DAEMON_PATH="/etc/docker"
MEMORY_SIZE=10G

FLAG=$(cat $DAEMON_PATH/daemon.json | jq 'has("data-root")')
# echo $FLAG

if [ "$FLAG" == true ]; then
    echo "Already revised"
else
    echo "Add data-root and default-shm-size=$MEMORY_SIZE"
    sudo cp $DAEMON_PATH/daemon.json $DAEMON_PATH/daemon.json.bak
    sudo cat $DAEMON_PATH/daemon.json.bak | jq '. += {"data-root":"/home/ec2-user/SageMaker/.container/docker","default-shm-size":"'$MEMORY_SIZE'"}' | sudo tee $DAEMON_PATH/daemon.json > /dev/null
    sudo service docker restart
    echo "Docker Restart"
fi

Already revised


In [50]:
import sys
import IPython

if install_needed:
    print("installing deps and restarting kernel")
    !{sys.executable} -m pip install -U pip
    !{sys.executable} -m pip install -U smdebug sagemaker-experiments
    !{sys.executable} -m pip install -U sagemaker

    IPython.Application.instance().kernel.do_shutdown(True)

## 1. parameter store 설정

In [81]:
import boto3
from utils.ssm import parameter_store

In [82]:
strRegionName=boto3.Session().region_name
pm = parameter_store(strRegionName)
strPrefix = pm.get_params(key="PREFIX")

In [83]:
strBucketName = pm.get_params(key="-".join([strPrefix, "BUCKET"]))
strExecutionRole = pm.get_params(key="-".join([strPrefix, "SAGEMAKER-ROLE-ARN"]))

In [84]:
print (f'strExecutionRole: {strExecutionRole}')

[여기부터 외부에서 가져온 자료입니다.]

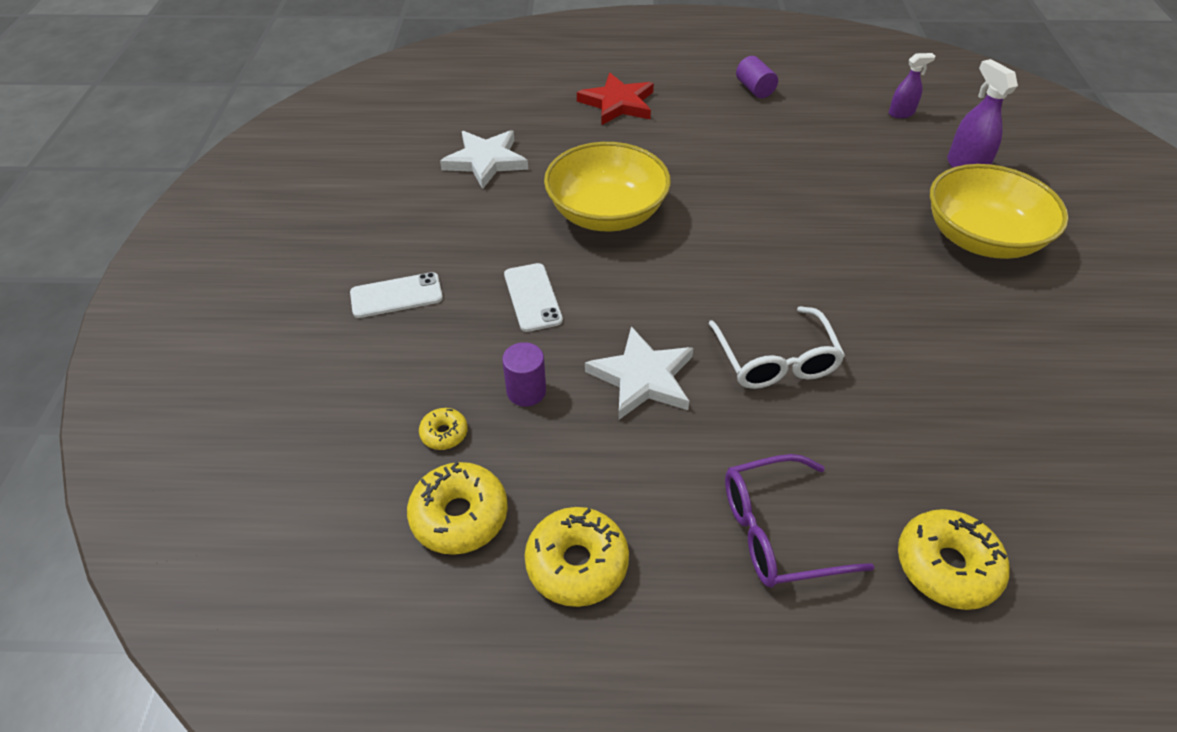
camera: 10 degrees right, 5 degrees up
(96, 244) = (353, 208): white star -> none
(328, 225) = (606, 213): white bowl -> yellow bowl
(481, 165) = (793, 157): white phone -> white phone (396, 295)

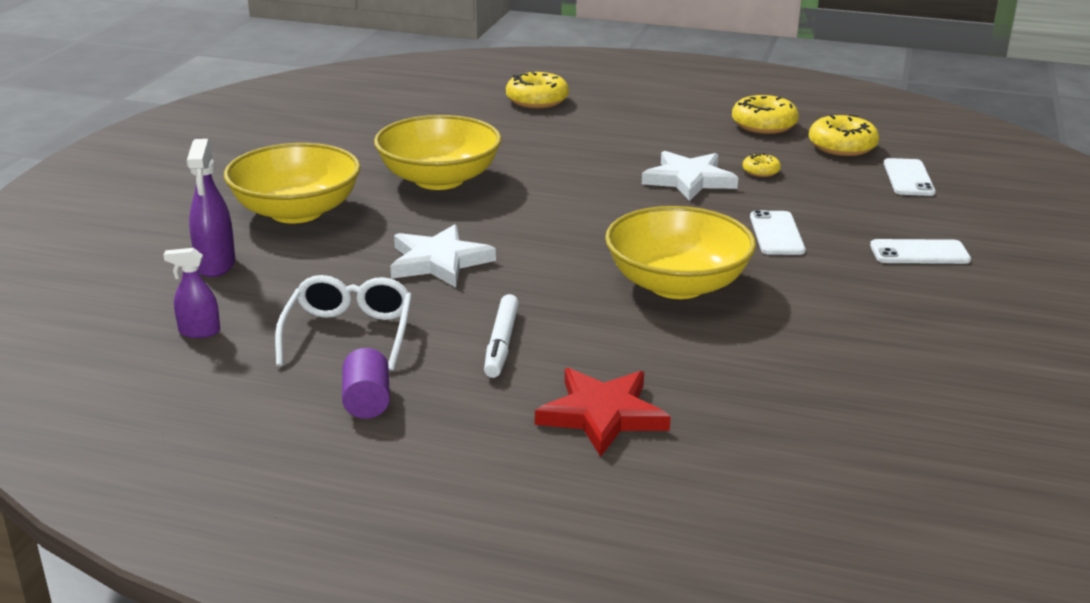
camera: 165 degrees left, 20 degrees down
(380, 444) = (908, 178): none -> white phone
(444, 433) = (857, 176): yellow donut -> yellow donut (761, 171)
(485, 161) = (826, 363): white star -> white star (439, 261)
(526, 391) = (789, 185): purple cylinder -> none
(706, 138) = (501, 343): none -> white marker
(775, 359) = (572, 174): white glasses -> white glasses (348, 334)
(779, 531) = (628, 119): purple glasses -> none
(904, 318) = (439, 179): none -> yellow bowl

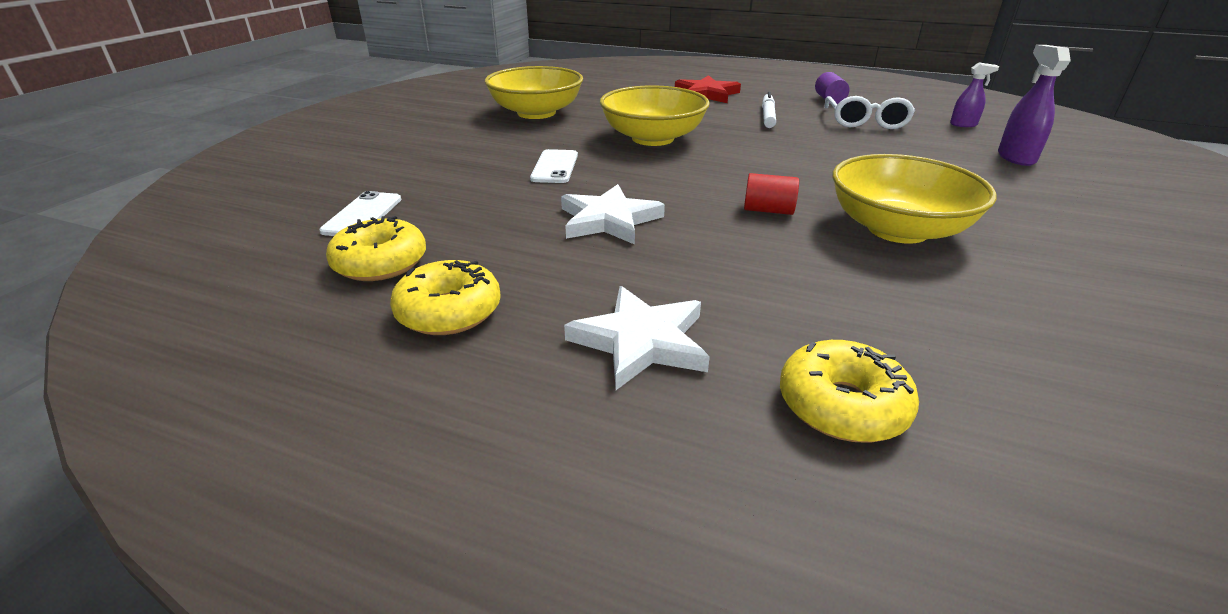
camera: 175 degrees left, 5 degrees up
(296, 211) = (1012, 197): yellow bowl -> yellow bowl (536, 113)
(439, 261) = (837, 155): white star -> white star (641, 341)
(546, 192) = (768, 210): none -> red cylinder
(761, 171) = (520, 228): yellow donut -> none
(919, 253) = (453, 151): white phone -> none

strExecutionRole: arn:aws:iam::419974056037:role/service-role/AmazonSageMaker-ExecutionRole-20221206T163436


## 2. EventBridge - Lambda 설정

In [55]:
import boto3

### 2-1. Lambda function 생성

In [85]:
import shutil
import zipfile
import tempfile
from utils.lambda_func import lambda_handler

In [86]:
lam_handler = lambda_handler(region_name=strRegionName)

In [87]:
strLambdaRoleArn = pm.get_params(key="-".join([strPrefix, "LAMBDA-ROLE-ARN"]))
strLambdaFuncName = "-".join([strPrefix, "LAMBDA"])
strLambdaSrcDir = "./lambda/sources"
strLambdaHandler = "pipeline_monitor_lambda.lambda_handler" 

In [88]:
print (f'strLambdaRoleArn: {strLambdaRoleArn}')
print (f'strRegionName: {strRegionName}')

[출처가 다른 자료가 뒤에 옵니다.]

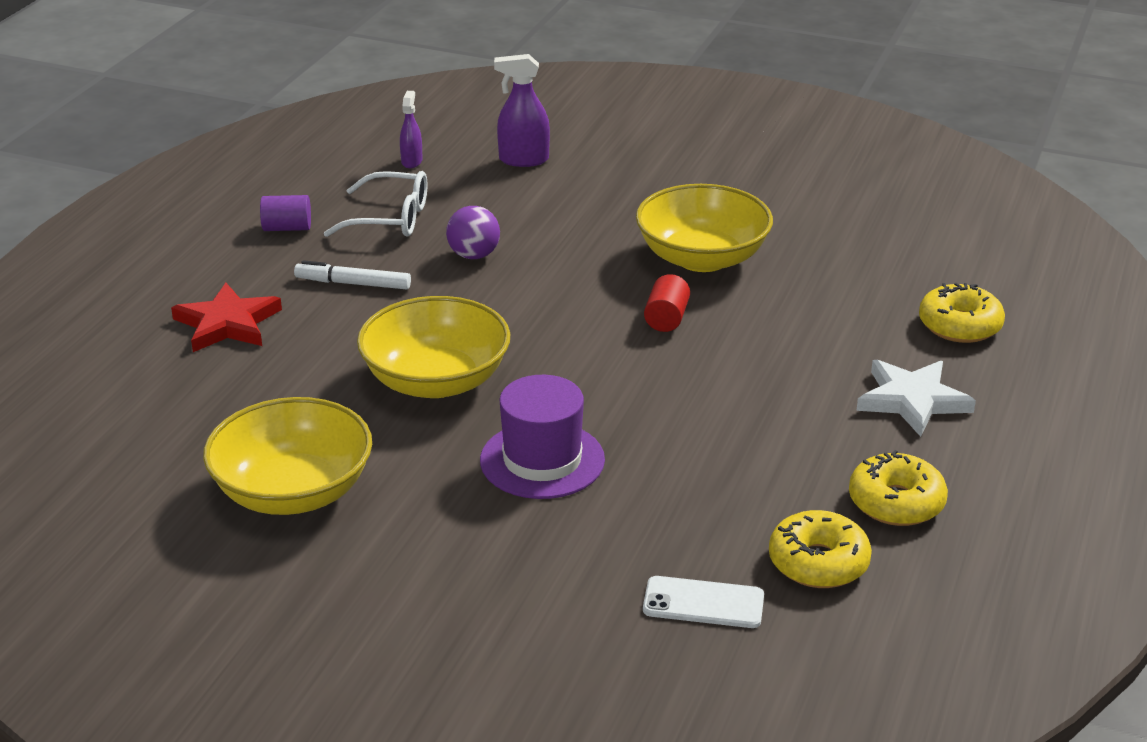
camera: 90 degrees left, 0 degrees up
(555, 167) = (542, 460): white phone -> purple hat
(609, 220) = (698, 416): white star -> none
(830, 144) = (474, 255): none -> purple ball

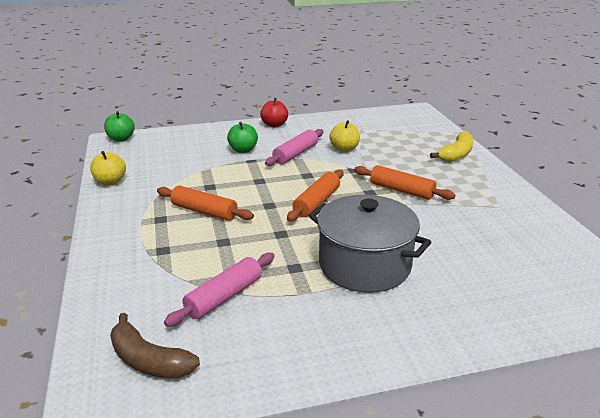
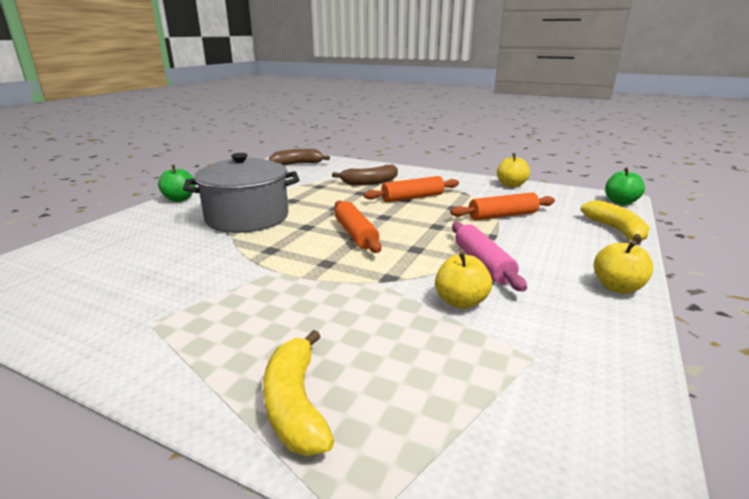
camera: 130 degrees right, 5 degrees down
(180, 253) = (369, 182): none -> brown banana
(189, 133) = (615, 230): none -> yellow banana
(224, 296) = (307, 182): pink rolling pin -> none
(243, 150) = (530, 241): green apple -> green apple (179, 199)
(274, 125) = (617, 287): red apple -> yellow apple
(401, 190) = (297, 282): orange rolling pin -> orange rolling pin (502, 215)

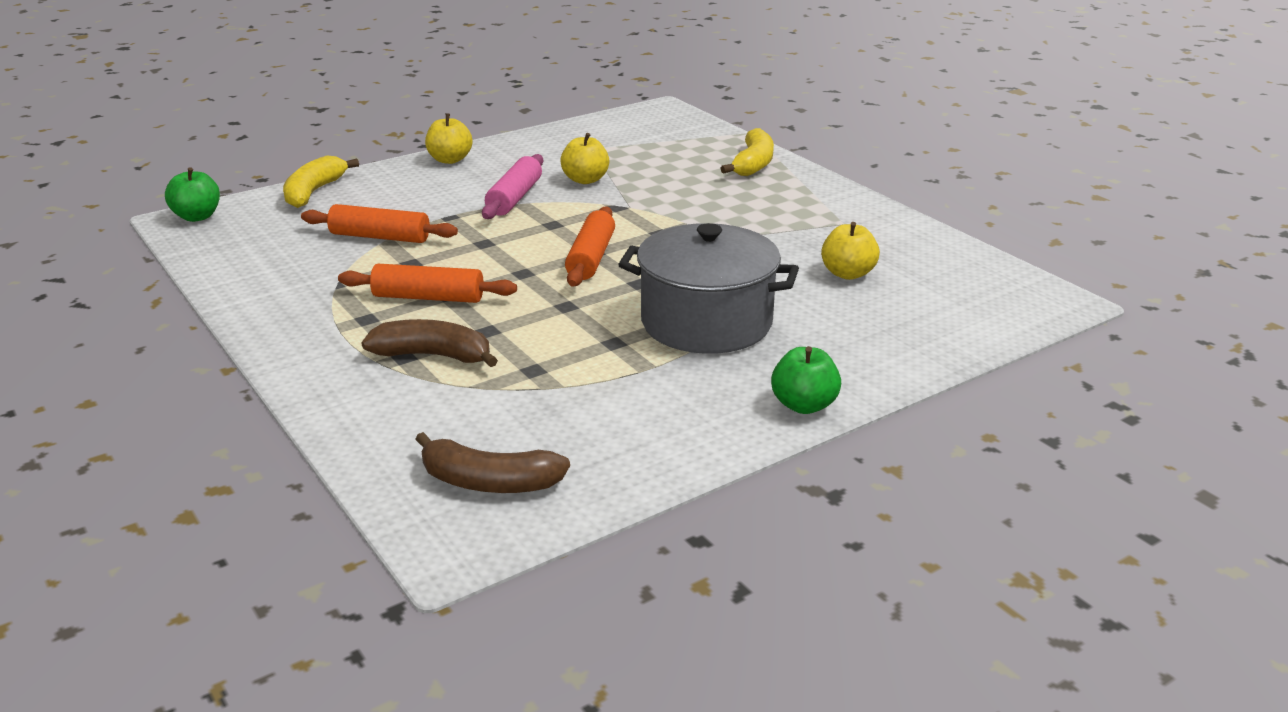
camera: 150 degrees left, 5 degrees up
(511, 185) = (236, 282): yellow apple -> yellow apple (848, 273)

strLambdaRoleArn: arn:aws:iam::419974056037:role/DJ-SM-IMD-LabmdaRole
strRegionName: us-east-1


In [89]:
with tempfile.TemporaryDirectory() as tempDirPath:
    
    lambda_archive_path = shutil.make_archive(
        base_name=tempDirPath,
        format="zip",
        root_dir=strLambdaSrcDir,
    )
    
    with open(lambda_archive_path, 'rb') as f: zipped_code = f.read()
    
    strLambdaArn = lam_handler.create_function(
        Code=dict(ZipFile=zipped_code),
        Description='SageMaker IMD: Lambda for Automating Amazon SageMaker with Amazon EventBridge',
        Environment={
           'Variables': {
               'REGION':strRegionName,
           },
        },
        FunctionName=strLambdaFuncName,
        Handler=strLambdaHandler,
        Publish=True,
        Role=strLambdaRoleArn,
        Runtime='python3.9',
    )
    
print (f'LambdaArn: {strLambdaArn}')
print (f'strLambdaFuncName: {strLambdaFuncName}')
pm.put_params(key="-".join([strPrefix, "LAMBDA-PIPELINE-MONITOR"]), value=strLambdaFuncName, overwrite=True)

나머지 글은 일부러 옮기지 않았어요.